Patients et méthodes
Les données entre 2007 et 2015 du registre américain de greffe d’organe des patients ayant accès à Medicare sont collectées. Le diagnostic de dépendance ou d’abus en cannabis est porté sur les critères de la classification internationale ICD-9-CM. La méthode de Kaplan-Meier est utilisée pour déterminer l’incidence des évènements et une analyse multivariée Cox pour déterminer une association.
Résultats
52 689 greffés rénaux sont inclus dans l’étude. 254 patients ont une consommation abusive de cannabis dans l’année précédent la greffe et 163 patients dans l’année suivant la greffe.

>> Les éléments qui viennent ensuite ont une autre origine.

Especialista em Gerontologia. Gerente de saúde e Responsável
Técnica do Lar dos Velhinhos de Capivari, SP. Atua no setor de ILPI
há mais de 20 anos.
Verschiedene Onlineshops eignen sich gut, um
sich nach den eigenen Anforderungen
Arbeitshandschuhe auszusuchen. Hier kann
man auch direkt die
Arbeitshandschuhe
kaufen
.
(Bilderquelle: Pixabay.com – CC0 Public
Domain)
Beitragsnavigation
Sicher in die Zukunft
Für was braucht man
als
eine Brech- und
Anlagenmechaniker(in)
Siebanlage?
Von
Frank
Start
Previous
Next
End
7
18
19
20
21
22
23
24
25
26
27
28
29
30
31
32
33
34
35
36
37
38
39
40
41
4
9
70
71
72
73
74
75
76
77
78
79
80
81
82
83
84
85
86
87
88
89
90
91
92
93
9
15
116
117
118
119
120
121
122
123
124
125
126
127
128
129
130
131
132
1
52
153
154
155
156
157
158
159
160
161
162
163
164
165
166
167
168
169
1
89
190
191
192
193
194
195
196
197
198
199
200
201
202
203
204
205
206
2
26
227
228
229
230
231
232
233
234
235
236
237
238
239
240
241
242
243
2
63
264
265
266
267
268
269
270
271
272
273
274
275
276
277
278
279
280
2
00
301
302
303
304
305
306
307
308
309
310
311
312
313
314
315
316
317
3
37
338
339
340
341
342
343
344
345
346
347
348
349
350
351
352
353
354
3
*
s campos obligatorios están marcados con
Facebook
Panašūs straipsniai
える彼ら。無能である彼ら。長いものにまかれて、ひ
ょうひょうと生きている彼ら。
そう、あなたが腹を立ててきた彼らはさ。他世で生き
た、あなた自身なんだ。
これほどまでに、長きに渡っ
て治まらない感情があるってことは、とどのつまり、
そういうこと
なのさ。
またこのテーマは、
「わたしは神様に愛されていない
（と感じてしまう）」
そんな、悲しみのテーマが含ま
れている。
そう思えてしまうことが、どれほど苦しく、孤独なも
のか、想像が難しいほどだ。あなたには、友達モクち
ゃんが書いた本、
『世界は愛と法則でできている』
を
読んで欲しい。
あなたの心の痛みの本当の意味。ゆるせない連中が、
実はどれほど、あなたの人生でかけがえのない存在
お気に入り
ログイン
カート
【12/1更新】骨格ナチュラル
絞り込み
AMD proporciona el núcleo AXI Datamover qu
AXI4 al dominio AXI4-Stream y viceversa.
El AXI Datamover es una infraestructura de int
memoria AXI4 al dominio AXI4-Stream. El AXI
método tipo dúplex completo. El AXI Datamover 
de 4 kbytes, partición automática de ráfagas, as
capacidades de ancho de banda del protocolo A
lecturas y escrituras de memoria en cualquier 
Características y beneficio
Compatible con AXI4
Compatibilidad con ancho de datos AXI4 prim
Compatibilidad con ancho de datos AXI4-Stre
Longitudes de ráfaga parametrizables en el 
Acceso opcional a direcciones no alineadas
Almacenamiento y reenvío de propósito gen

Par rapport au groupe témoin, les consommateurs sont en majorité des hommes 80%, jeunes 30% et d’origine afro-américaine 50%. Enfin, 2,5% des consommateurs de cannabis en post-greffe ont une atteinte pulmonaire chronique, 25% une néphropathie diabétique et 39% une ancienneté en dialyse >60 mois.
La consommation de cannabis avant greffe n’est pas associée à une perte du greffon rénal (3,9% vs 3,7%), du décès du patient (2,4%vs 3,4%), ni à la survenue de complications durant la 1ere année post-greffe. Par contre les patients ayant consommé du cannabis en pré-greffe sont plus à risque d’addiction à l’alcool, ou autres drogues,de non compliance, de schizophrenie et de dépression durant la 1ere année de greffe. Ceci est confirmé après analyse multivariée et ajustement.
A 1 an post-greffe, les taux d’échec de greffe censuré par le décès (21,6% vs 6,3%), d’échec de greffe toutes causes (26,8% vs 12,6%), de décès (10,9%vs 7,9%) sont significativement plus élevés chez les consommateurs. De plus, il présente 2 fois plus d’hypotension , 5 fois plus d’hypercapnie et pneumopathie d’inhalation et 2 fois plus de pneumopathies.
56% ont débuté cette consommation après greffe. Le pronostic rénal et du patient ne diffèrent pas si la consommation est débutée après greffe (p>0,05).
Conclusion
La consommation de cannabis est associée à de mauvais résultats en greffe rénale. Une vasoconstriction est évoquée pour expliquer la néphrotoxicité mais ce n’est pas clair. Les récepteurs cannabinoides CB1 et CB2 sont exprimés faiblement au niveau glomérulaire.
Se pose la question de l’accessibilité à la greffe chez les patients consommant du cannabis. Les caractéristiques sociodémographiques des patients consommant du cannabis ne doivent pas être utilisées pour créer des stéréotypes et diminuer l’accessibilité à la greffe mais cela doit inciter à identifier et mettre en place des programmes de prévention et éducatifs.
Cette étude s’intéresse aux patients ayant une consommation abusive et donc les résultats ne peuvent être extrapolés aux patients ayant une utilisation du cannabis à des fins médicaux.
Les plus du papier
C’est la première étude nationale américaine qui évalue le pronostic en greffe rénale des patients consommant du cannabis.
Les critiques
L’étude étant rétrospective, le lien de causalité ne peut être établi. La prévalence des consommateurs de cannabis est plus faible que dans la population générale. Ceci peut être du à un biais de sélection car seuls les patients recevant une greffe et bénéficiant de MEDICARE sont inclus ce qui sous-estime le pourcentage des consommateurs de cannabis pris en charge. De plus, l’étude étant rétrospective, il y a des données manquantes et des perdus de vue. Le diagnostic d’abus de cannabis est clinique et demande donc une attention particulière des soignants. Il n’y a pas de donnée sur la fréquence, la durée, la dose ou l’utilisation du cannabis (récréatif ou médical).